The FBI's Carter responded: "Any internal disciplinary or other employment problems Mr. Rogoskey may have experienced are completely unrelated to providing the earlier allegations."

Kohn said: "Fitness reviews are extremely intrusive. They include psychiatric exams, interviews with his wife and examination of his sex life."

A fitness exam was ordered of another FBI whistle-blower client of Kohn's, Frederic Whitehurst, the FBI chemist whose allegations led to an inspector general's finding the FBI Laboratory engaged in sloppy science and gave biased testimony for the prosecution.

"Even though Whitehurst was found fit, the FBI tried to discredit him with material from the fitness exam," Kohn said.

Kohn said Rogoskey has applied for workman's compensation because two doctors concluded he suffers from post-traumatic stress disorder caused by his work. "He has work-related injuries because they kept him undercover too long and from the retaliation," Kohn said.

FBI officials have said that agents who spend long periods undercover can suffer tensions from maintaining dual personalities.

In the lawsuit, Rogoskey asked the U.S. District Court here to decide whether he can transmit his allegations to Clinton, Albright and congressional oversight committees, to bar the government from retaliation and to process his workman's compensation claim instead of ordering a fitness review.

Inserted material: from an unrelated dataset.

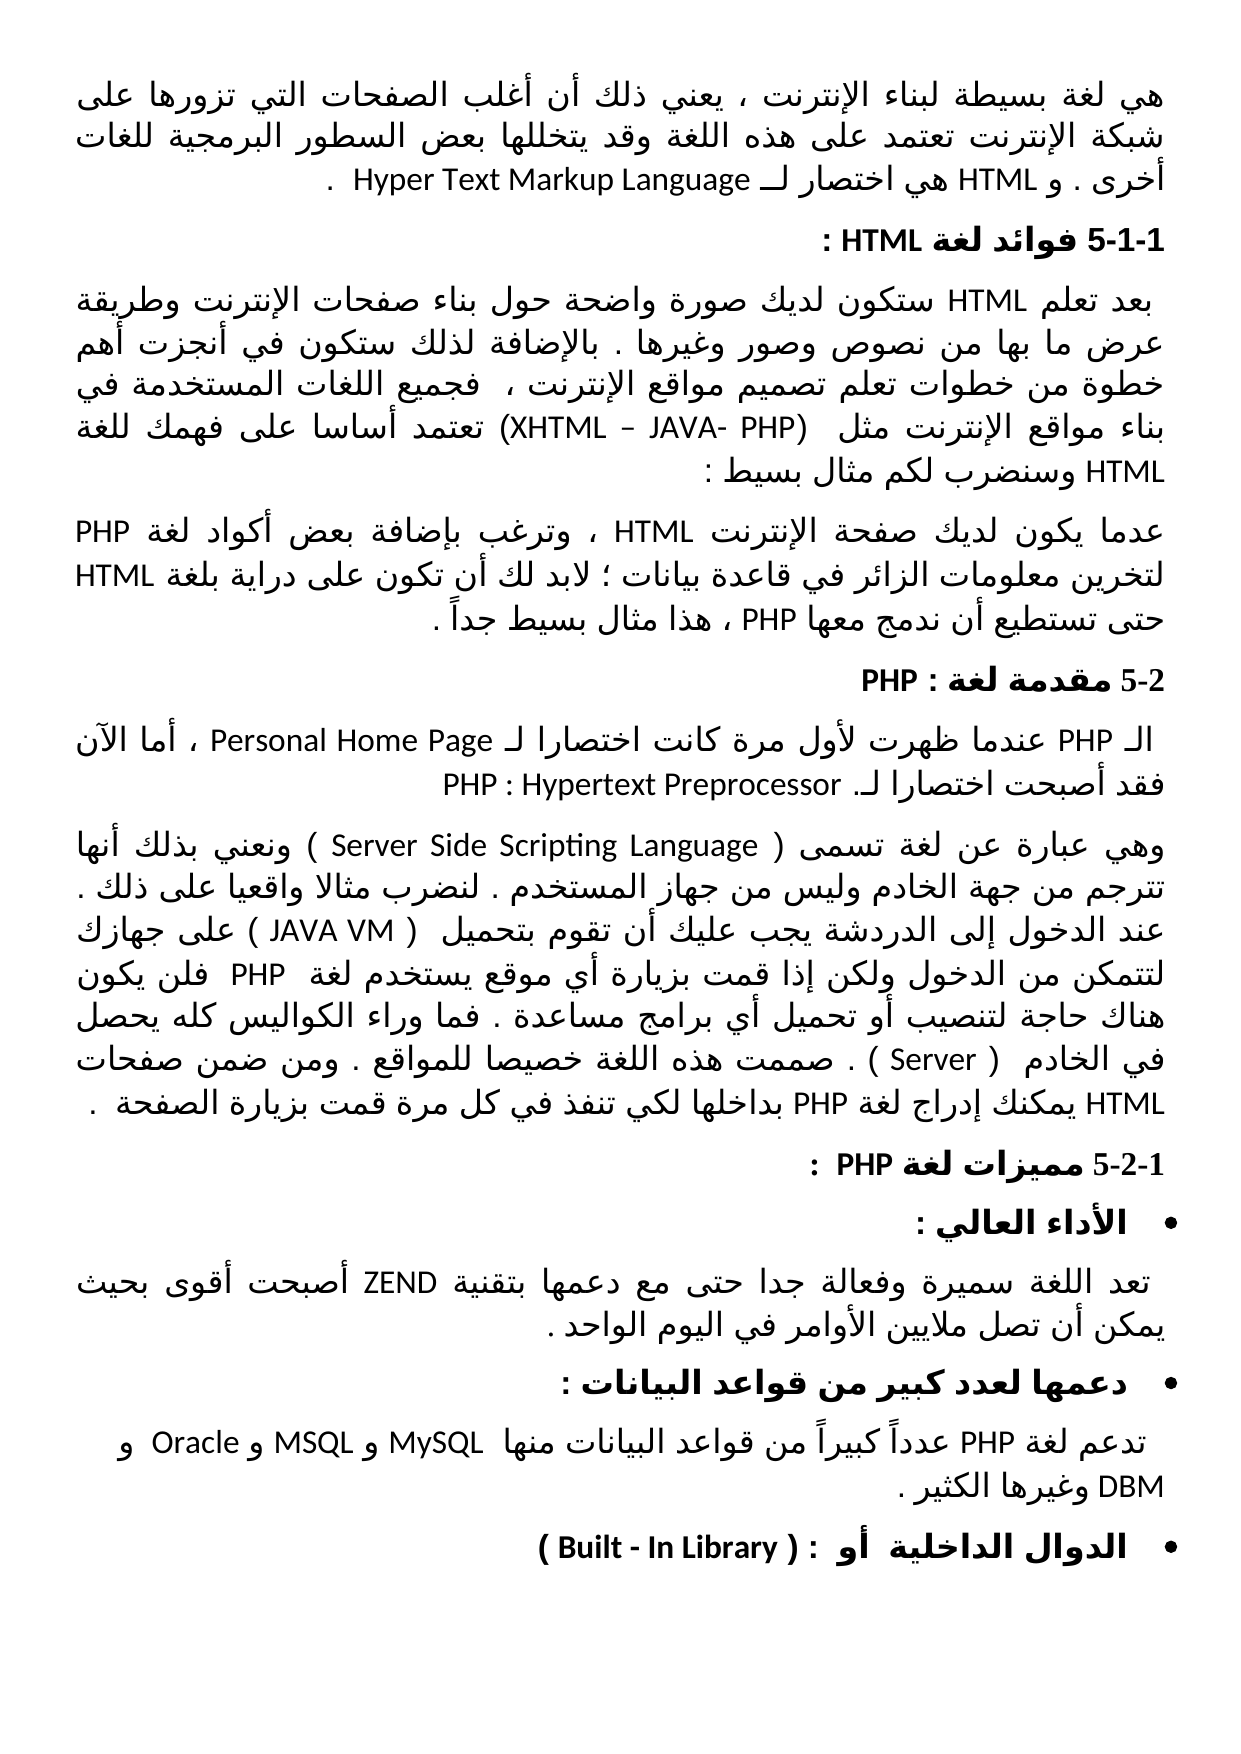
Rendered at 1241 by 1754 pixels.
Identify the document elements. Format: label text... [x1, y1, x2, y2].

Because of secrecy rules, Rogoskey submitted his allegations in a sealed envelope to the FBI's publication review clearance board in May 1999.

The agent had no publisher, wasn't seeking compensation and did not intend to publish the material for the general public, but wanted permission to send it to the named officials, Kohn said.

FBI attorney Lyn Brown "denied the permission the next day by phone and said the information in the envelope should have been transported by armed guard." Kohn said. Freeh and Holder later upheld that denial.